あらすじ: サリーとおかあさんは、コケモモ山ヘコケモモを摘みに行きましたが、途中でおかあさんとはぐれてしまい・・・

ある秋の日のことです。サリーとおかあさんは、コケモモ山ヘコケモモを摘みに行きました。「コケモモを摘んだら、家に持って帰ってジャムを作りましょう。そうすれば、冬になって、たくさんジャムが食べられるからね。」ところがサリーは、摘んだコケモモを食べてしまうので、小さなバケツはいつまでたっても空のままです。
その頃、山の反対側には、ちいさなクマがお母さんクマと一緒に、コケモモを食べに来ていました。寒くて長い冬が来る前に、たくさん食べて太っておこうというのです。
最初のうちはおかあさんの近くでコケモモを食べていたサリーとこぐまでしたが、歩くのに疲れたり、コケモモを食べるのに夢中になったりで、気がつくと、おかあさんの姿が見えません。さあ困った!
こうして、はぐれてしまったおかあさんを探す、サリーとこぐまの冒険が始まりました。二人は無事、おかあさんと会うことができるでしょうか。

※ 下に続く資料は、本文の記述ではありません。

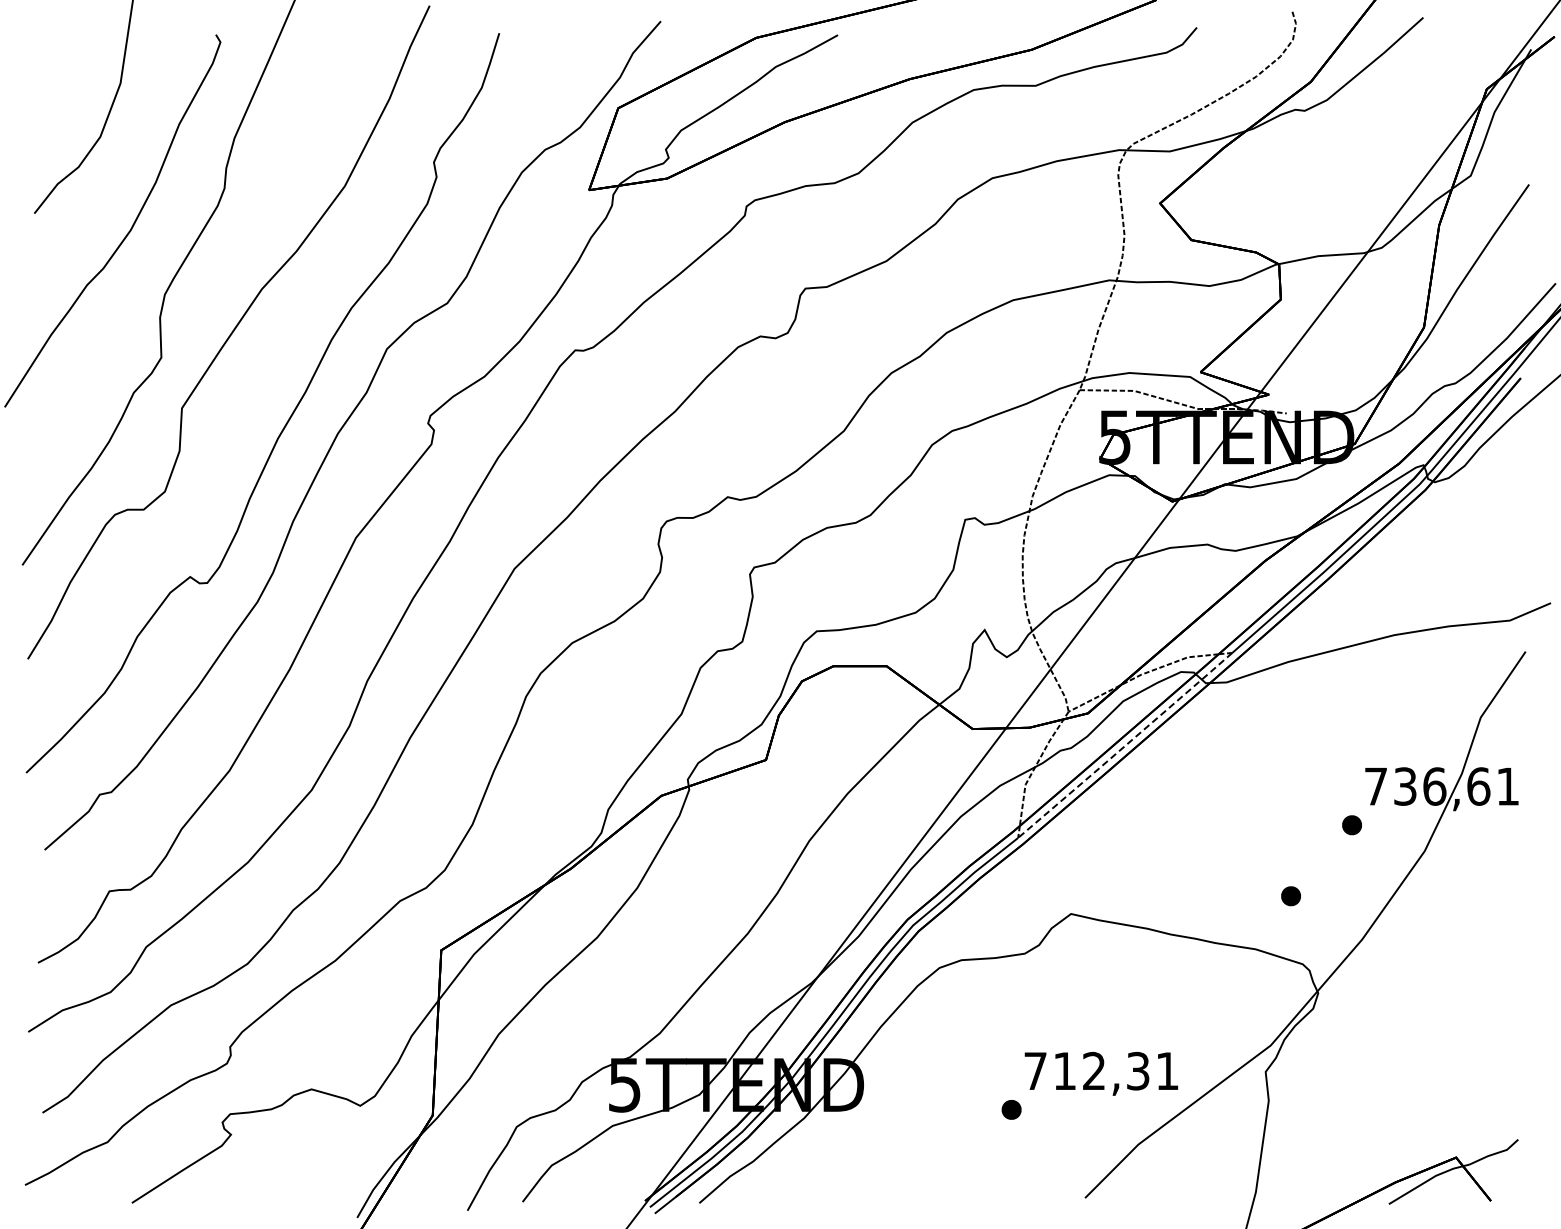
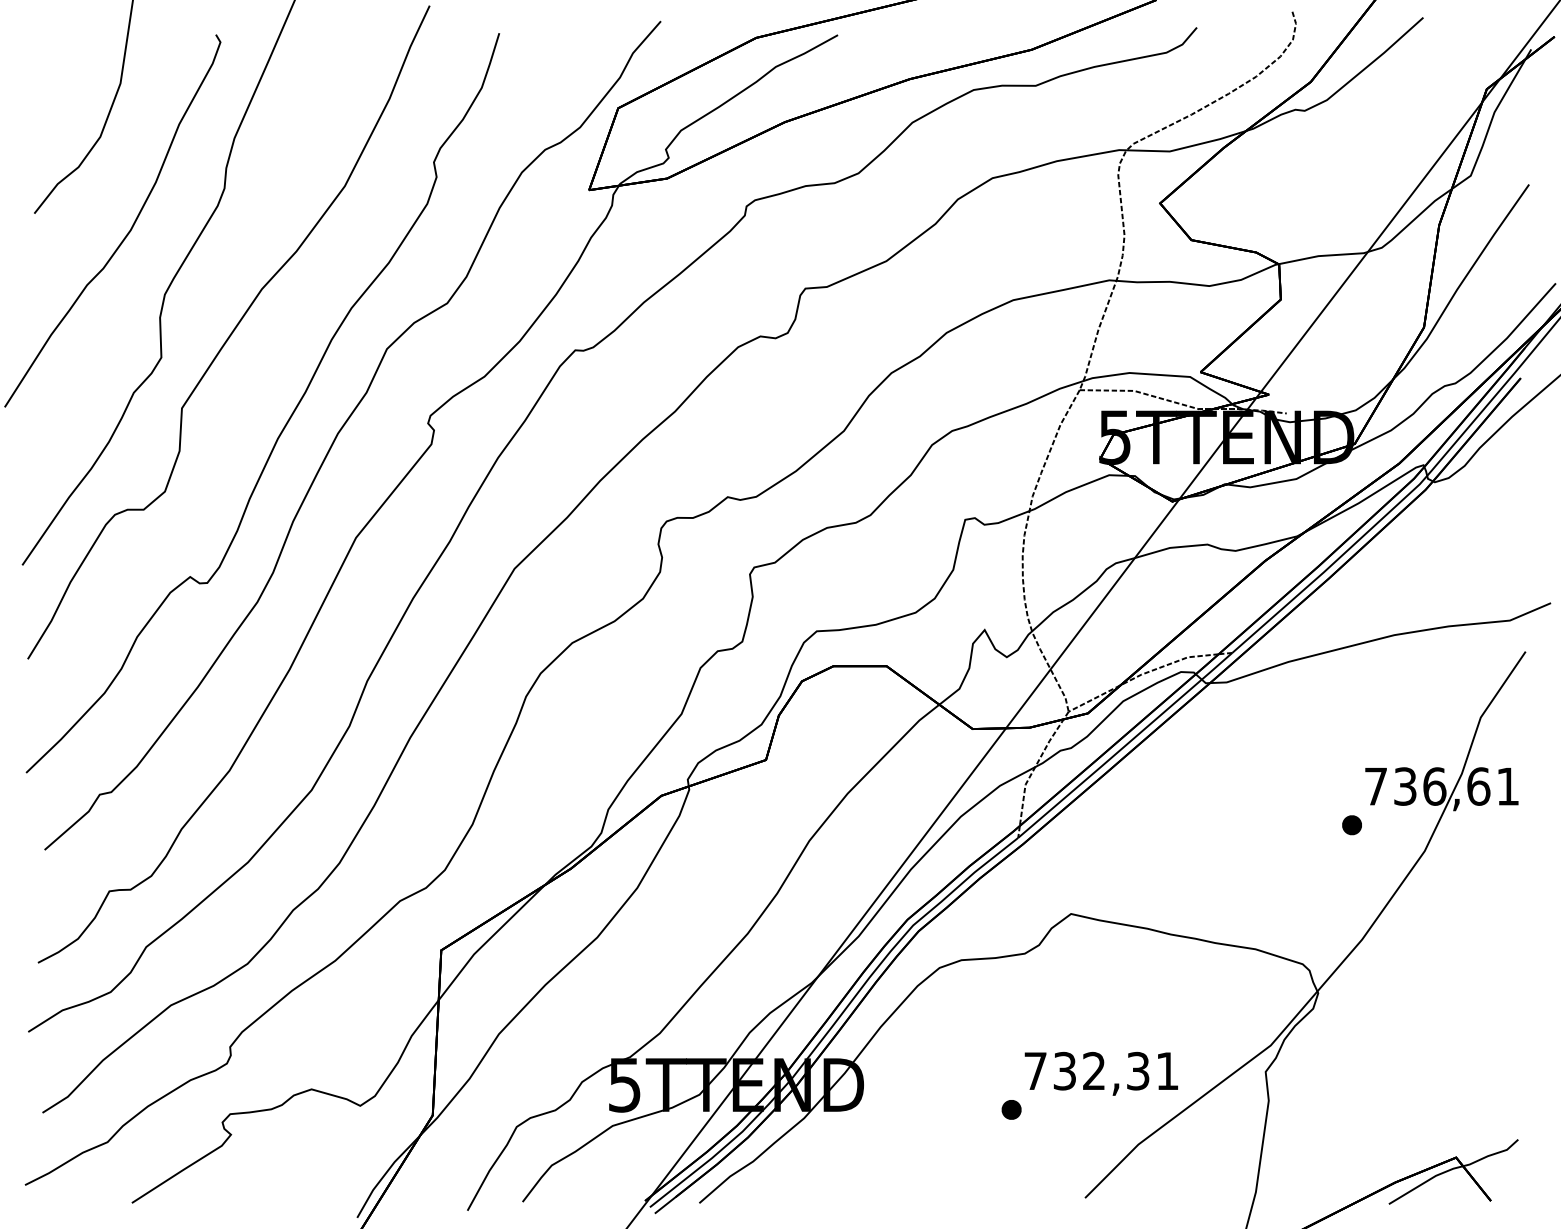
line at (1125, 745): dashed -> solid
part at (1290, 896): present -> none
text at (1064, 1070): 712,31 -> 732,31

評:果たしてはぐれた母親に会えるのか・・・読み手をお話の中へと引き込みます

小さな娘サリーが母親と一緒にコケモモ摘みに行った日の出来事を、父親であるロバート・マックロスキーが絵本にしました。マックロスキーは、一年の大半を家族と一緒にアメリカ北部の無人島で過ごしていたそうで、このお話も、そうした生活のなかから生れたそうです。途中でおかあさんとはぐれてしまった、サリーとクマの子。怖いもの知らずの幼い女の子とクマの子が母親を探す様子は、「大丈夫かな?」「お母さん見つかるかな?」子ども達をお話の中へと引き込みます。サリーはクマのおかあさん、クマの子はサリーのおかあさんと、それぞれ出会ってしまったときは、きっとドキドキすることでしょう。
丁寧に描きこまれた絵は、モノトーンでありながら、ワンシーンワンシーンが鮮やかに思い浮かぶ見事さで、自然の中での母子のやりと りや、サリーの様子もほほえましく、いろいろな音や声も聞こえてきます。また、石井桃子さんによる翻訳も、わかりやすくきれいな日本語となっていて、小さな子にぜひとも読み聞かせてあげたい一冊となっています。

同じマックロスキーの作品で、ユーモラスで力強い傑作「かもさんおとおり」もおすすめです。